For several of the features we're meaning to (potentially) implement in the future (eg #34, #418, #451), it will be very helpful to refactor and abstract the storage layer. For some of them, like supporting multiple storage backends, it will be necessary entirely. In this issue I want to propose a design, although it will need some more discussion and refinement before it will be complete.

As mentioned above, currently the storage path for a file is generated once and stored in the database. I propose that we instead move to a model where storage paths are built on the fly based on the data we have for an asset. We already use some of that data to build the path on upload right now:

const originalUploadFolder = join(basePath, req.user.id, 'original', sanitizedDeviceId);

Instead, when trying to write or read an asset, the storage layer would expose a function for that which accepts the AssetEntity (or a more limited set of data, if desired). The storage implementation then uses that internally, together with some configuration, to build the actual path. That way, things like the storage path become an implementation detail that does not need to be exposed to the rest of Immich.

I think it would be good to keep the storage providers as self-contained as we can, and avoid having it do things like access the database. Instead, it would take in a configuration when initializing (eg, the root path where to store files, S3 access credentials, or a template for the filename). That configuration can of course be read from the database by whatever code initializes the provider.

This will allow for a multitude of nice things:

tbd:

  1. What interface does a storage provider need? Probably at least create, delete and stat. How about something like S3, which might be able to provide URLs for direct access (bypassing immich)?
  2. The description here (partly) covers multiple features. What is the exact scope of the initial refactor (and how do we anticipate those future features in it)?
  3. ???

Platform

Server

Cellivar commented 1 year ago

If I might be so bold as to add some unsolicited advice..

You're very close to the concept of a generic blob storage interface, where filesystem storage just a slightly weird looking blob storage API. Blob storage for large files, like images, is a very common design pattern for modern networked systems. Though my link hasn't been updated for a few years it's a good example of the way you may want to head in with your implementation. I suspect you can find more modern options for TypeScript out there, searching from my phone is difficult.

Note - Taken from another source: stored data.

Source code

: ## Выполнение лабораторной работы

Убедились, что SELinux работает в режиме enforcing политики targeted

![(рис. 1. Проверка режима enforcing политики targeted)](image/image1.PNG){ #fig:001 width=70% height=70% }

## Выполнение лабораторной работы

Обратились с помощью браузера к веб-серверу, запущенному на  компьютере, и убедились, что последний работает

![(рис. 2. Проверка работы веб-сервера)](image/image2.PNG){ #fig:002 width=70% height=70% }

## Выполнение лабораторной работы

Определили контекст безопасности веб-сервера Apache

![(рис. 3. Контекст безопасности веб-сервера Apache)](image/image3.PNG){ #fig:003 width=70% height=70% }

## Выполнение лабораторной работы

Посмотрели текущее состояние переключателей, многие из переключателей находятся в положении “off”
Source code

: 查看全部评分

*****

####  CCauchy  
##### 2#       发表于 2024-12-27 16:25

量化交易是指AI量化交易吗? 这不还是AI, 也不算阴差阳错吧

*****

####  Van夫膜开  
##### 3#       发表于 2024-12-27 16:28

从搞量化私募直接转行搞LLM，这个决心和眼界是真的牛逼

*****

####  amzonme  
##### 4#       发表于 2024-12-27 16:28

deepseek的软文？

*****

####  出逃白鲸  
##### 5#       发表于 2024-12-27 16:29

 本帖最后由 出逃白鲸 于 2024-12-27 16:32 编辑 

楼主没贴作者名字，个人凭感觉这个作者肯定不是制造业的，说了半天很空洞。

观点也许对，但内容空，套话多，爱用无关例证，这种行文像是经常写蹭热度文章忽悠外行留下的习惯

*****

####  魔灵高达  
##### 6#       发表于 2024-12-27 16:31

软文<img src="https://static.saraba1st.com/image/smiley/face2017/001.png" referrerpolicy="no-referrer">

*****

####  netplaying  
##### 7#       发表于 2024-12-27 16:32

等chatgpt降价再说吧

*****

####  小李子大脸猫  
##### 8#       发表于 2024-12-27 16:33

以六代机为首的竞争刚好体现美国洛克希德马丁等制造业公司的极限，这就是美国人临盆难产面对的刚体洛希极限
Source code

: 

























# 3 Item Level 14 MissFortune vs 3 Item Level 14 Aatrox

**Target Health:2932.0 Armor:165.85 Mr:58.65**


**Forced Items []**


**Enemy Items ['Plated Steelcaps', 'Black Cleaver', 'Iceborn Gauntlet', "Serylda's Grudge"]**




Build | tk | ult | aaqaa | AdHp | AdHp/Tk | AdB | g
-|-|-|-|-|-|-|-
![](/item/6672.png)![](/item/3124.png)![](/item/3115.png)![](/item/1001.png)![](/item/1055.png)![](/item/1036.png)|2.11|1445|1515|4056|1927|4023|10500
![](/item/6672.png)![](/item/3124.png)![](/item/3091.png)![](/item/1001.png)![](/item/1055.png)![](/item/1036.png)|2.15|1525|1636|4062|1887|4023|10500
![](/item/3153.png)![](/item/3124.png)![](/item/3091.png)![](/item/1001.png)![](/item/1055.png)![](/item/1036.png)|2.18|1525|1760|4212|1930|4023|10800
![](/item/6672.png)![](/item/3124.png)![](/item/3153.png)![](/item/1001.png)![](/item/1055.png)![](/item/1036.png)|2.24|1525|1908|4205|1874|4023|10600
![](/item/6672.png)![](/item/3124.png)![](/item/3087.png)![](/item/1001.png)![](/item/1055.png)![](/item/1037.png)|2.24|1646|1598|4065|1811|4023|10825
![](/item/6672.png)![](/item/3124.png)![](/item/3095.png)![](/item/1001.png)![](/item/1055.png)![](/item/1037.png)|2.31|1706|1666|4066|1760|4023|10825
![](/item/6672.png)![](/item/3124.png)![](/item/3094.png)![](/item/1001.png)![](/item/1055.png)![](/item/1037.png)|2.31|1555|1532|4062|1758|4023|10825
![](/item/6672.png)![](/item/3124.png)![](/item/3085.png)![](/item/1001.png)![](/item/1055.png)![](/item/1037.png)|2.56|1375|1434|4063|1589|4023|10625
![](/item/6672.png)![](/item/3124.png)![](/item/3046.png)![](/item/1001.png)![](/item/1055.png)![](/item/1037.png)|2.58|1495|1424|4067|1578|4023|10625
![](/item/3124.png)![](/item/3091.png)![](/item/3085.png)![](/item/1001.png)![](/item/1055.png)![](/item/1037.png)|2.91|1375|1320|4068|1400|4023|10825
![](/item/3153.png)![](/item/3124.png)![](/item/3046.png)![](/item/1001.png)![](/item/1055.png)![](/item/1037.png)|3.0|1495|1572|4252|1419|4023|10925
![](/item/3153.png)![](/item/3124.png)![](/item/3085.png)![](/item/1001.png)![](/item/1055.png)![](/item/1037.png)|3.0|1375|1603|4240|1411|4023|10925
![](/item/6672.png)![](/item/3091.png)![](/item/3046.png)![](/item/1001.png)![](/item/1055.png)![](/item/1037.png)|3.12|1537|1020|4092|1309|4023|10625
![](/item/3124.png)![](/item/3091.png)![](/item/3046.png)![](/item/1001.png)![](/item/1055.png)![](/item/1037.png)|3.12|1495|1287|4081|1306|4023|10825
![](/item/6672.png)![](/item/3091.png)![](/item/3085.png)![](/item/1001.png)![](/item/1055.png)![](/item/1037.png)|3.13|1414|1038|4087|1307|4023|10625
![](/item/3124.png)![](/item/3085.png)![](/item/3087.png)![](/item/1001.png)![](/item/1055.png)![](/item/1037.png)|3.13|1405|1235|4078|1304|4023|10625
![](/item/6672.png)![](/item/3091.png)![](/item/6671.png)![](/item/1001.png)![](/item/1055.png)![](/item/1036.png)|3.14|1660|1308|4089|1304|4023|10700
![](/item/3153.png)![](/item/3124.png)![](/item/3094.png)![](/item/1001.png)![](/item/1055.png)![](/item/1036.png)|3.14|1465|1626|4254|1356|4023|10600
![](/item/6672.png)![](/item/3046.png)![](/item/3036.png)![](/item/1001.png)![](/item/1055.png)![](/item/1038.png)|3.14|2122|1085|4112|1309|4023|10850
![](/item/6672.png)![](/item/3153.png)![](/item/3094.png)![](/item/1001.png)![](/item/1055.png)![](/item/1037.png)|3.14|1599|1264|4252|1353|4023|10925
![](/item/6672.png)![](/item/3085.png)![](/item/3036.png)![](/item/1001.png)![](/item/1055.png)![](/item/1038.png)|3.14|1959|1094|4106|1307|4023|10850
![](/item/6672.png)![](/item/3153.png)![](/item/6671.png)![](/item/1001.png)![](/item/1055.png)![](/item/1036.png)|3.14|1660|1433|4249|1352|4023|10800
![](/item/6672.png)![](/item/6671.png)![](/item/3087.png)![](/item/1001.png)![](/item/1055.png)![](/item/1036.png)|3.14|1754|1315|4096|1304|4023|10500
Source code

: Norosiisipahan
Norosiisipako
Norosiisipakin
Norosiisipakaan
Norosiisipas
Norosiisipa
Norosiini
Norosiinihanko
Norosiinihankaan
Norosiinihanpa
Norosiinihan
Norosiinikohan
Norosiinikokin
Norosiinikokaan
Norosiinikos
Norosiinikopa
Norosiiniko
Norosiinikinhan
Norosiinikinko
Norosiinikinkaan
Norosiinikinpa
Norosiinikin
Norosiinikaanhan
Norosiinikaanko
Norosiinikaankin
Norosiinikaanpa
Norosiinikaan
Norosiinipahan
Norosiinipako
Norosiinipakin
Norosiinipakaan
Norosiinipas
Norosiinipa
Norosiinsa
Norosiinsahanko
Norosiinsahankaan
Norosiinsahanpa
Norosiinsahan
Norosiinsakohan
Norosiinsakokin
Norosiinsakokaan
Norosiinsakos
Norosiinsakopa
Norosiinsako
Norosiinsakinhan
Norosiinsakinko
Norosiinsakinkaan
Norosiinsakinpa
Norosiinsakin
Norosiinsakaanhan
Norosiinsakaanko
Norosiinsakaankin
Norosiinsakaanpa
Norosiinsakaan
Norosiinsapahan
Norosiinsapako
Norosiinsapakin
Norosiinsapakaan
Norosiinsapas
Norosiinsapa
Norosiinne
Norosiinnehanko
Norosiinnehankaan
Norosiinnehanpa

Your abstraction layer you described becomes blob operations, which then translate into actual blob API calls (filesystem write, s3 write, NFS share write, etc).

bo0tzz commented 1 year ago

That's very helpful, thank you!

pinpox commented 1 year ago

Does immich support S3 Storage currently? I saw a related pr was merged some time ago, but can't figure out how to set it up.

jrasm91 commented 1 year ago

This is probably what you are thinking of: https://github.com/immich-app/immich/discussions/1683#discussioncomment-6206105

ibotty commented 2 months ago

I just wanted to point to Apache OpenDAL which is used in the big data ecosystem quiet a bit. It is a unified storage layer supporting many different storage systems, among it s3 and local posix file systems.

It also has node bindings.

https://opendal.apache.org/docs/nodejs/